Traditional asset managers are competing with alternative specialists to gain new mandates as regional institutions add more of the asset classes to their product mix.
Fund houses seek to fight for Asia alts mandates

Traditional equity and fixed income asset managers are coming under increasing pressure to compete with fund specialists in the alternatives asset arena, as Asian asset owners seek to outsource approximately one third of their mandates into international real estate, private equity and hedge funds.

The interest of Asian asset owners in offshore and alternative investments was underlined by September research conducted by Macquarie Investment Management. The firm estimated that 30% of outsourced mandates by Asia ex-Japan insurance companies went into alternative investments in 2015, much higher than the average of 8% that took place in 2013 and 2014. 

“[Foreign asset managers] are venturing into new and emerging institutions which are smaller in scale but offering more mandates opportunities for their overseas and alternatives exposure,” said Tay Rui Ming, an analyst at research house Cerulli Associates, in Singapore.

Korea focus

The trend for fund managers to try and gain alts mandates from asset owners is particularly pronounced in South Korea.

◇ ◇ ◇ ◇

> [EXERCISE]: From the article on Asia alternatives mandates, list the alternative asset types Asian asset owners want to outsource mandates into. The records that follow are from a different source and are not connected to the text above.

◇ ◇ ◇ ◇

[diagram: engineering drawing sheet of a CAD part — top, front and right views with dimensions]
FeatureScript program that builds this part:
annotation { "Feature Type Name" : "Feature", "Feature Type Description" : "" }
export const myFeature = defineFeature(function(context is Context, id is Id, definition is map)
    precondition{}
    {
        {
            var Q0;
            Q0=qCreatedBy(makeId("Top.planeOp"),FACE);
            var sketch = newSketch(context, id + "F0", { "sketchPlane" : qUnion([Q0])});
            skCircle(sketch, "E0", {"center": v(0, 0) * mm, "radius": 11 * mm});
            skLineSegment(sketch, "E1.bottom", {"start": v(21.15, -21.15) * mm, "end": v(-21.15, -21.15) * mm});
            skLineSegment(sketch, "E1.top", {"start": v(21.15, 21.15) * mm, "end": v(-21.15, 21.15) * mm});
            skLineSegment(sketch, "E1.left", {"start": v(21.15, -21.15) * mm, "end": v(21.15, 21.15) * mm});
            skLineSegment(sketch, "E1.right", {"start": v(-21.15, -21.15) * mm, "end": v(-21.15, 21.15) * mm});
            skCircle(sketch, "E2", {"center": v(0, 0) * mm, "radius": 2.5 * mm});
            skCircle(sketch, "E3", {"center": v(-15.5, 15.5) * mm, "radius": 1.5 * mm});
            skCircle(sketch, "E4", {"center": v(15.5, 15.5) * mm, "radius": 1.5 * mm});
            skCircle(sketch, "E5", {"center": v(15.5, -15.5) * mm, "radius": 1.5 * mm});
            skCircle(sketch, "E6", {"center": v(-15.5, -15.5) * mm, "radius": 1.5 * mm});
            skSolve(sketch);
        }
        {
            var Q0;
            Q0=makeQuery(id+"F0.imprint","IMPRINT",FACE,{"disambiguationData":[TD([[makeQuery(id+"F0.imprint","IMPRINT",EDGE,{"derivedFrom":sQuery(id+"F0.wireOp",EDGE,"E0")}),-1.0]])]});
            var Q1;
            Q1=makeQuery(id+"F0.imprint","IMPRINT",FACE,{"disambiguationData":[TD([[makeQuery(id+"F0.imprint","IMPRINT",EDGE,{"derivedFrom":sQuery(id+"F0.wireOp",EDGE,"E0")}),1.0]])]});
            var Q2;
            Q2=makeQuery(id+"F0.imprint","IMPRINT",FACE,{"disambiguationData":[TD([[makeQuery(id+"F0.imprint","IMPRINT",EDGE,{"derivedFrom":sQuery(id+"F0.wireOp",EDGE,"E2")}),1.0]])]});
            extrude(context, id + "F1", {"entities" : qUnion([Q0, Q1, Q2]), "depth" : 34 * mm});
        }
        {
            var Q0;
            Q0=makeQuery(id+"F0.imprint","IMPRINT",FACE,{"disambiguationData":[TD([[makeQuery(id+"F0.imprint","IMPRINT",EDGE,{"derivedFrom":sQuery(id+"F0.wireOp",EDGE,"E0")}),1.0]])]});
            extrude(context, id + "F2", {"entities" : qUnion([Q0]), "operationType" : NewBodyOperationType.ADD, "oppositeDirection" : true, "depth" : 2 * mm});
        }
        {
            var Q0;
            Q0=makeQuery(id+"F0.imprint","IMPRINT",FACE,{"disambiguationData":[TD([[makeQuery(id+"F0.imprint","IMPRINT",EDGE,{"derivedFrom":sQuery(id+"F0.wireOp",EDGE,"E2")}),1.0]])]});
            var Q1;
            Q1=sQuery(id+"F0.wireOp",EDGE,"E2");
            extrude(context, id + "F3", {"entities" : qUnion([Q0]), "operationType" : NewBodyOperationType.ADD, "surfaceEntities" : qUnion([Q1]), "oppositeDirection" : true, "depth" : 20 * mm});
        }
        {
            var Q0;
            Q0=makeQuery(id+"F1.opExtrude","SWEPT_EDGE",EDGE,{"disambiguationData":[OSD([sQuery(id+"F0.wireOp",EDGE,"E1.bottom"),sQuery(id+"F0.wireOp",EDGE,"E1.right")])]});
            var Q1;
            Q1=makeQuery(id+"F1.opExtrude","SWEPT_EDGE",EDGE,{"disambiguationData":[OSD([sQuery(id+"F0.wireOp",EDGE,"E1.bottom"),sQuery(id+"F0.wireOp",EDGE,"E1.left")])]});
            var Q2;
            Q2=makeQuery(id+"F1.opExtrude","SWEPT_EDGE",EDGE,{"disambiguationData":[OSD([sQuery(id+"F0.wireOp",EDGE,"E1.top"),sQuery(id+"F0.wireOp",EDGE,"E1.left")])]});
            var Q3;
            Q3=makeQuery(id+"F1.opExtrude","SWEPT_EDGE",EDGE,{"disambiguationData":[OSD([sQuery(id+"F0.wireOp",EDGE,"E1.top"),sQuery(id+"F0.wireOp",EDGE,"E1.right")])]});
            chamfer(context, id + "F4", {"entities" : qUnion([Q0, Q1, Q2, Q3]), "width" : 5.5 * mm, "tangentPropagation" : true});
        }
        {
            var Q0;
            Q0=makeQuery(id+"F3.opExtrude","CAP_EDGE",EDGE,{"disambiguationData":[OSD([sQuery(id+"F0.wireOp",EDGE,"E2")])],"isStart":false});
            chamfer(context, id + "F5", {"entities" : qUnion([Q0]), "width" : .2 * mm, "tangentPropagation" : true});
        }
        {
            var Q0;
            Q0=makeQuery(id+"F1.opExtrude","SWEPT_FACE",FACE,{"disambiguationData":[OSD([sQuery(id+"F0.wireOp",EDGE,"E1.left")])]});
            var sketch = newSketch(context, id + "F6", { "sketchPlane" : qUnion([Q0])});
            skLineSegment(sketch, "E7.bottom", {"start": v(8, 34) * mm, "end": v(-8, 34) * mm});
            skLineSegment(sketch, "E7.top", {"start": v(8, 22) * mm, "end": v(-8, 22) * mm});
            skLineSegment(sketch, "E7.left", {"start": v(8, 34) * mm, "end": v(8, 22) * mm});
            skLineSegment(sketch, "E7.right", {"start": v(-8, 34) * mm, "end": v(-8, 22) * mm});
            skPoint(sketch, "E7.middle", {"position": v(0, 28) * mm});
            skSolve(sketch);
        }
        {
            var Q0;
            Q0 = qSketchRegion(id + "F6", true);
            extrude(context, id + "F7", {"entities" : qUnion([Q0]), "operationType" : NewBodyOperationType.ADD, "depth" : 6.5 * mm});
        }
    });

◇ ◇ ◇ ◇

> [THE COMPLETED TASK]:
- International real estate
- Private equity
- Hedge funds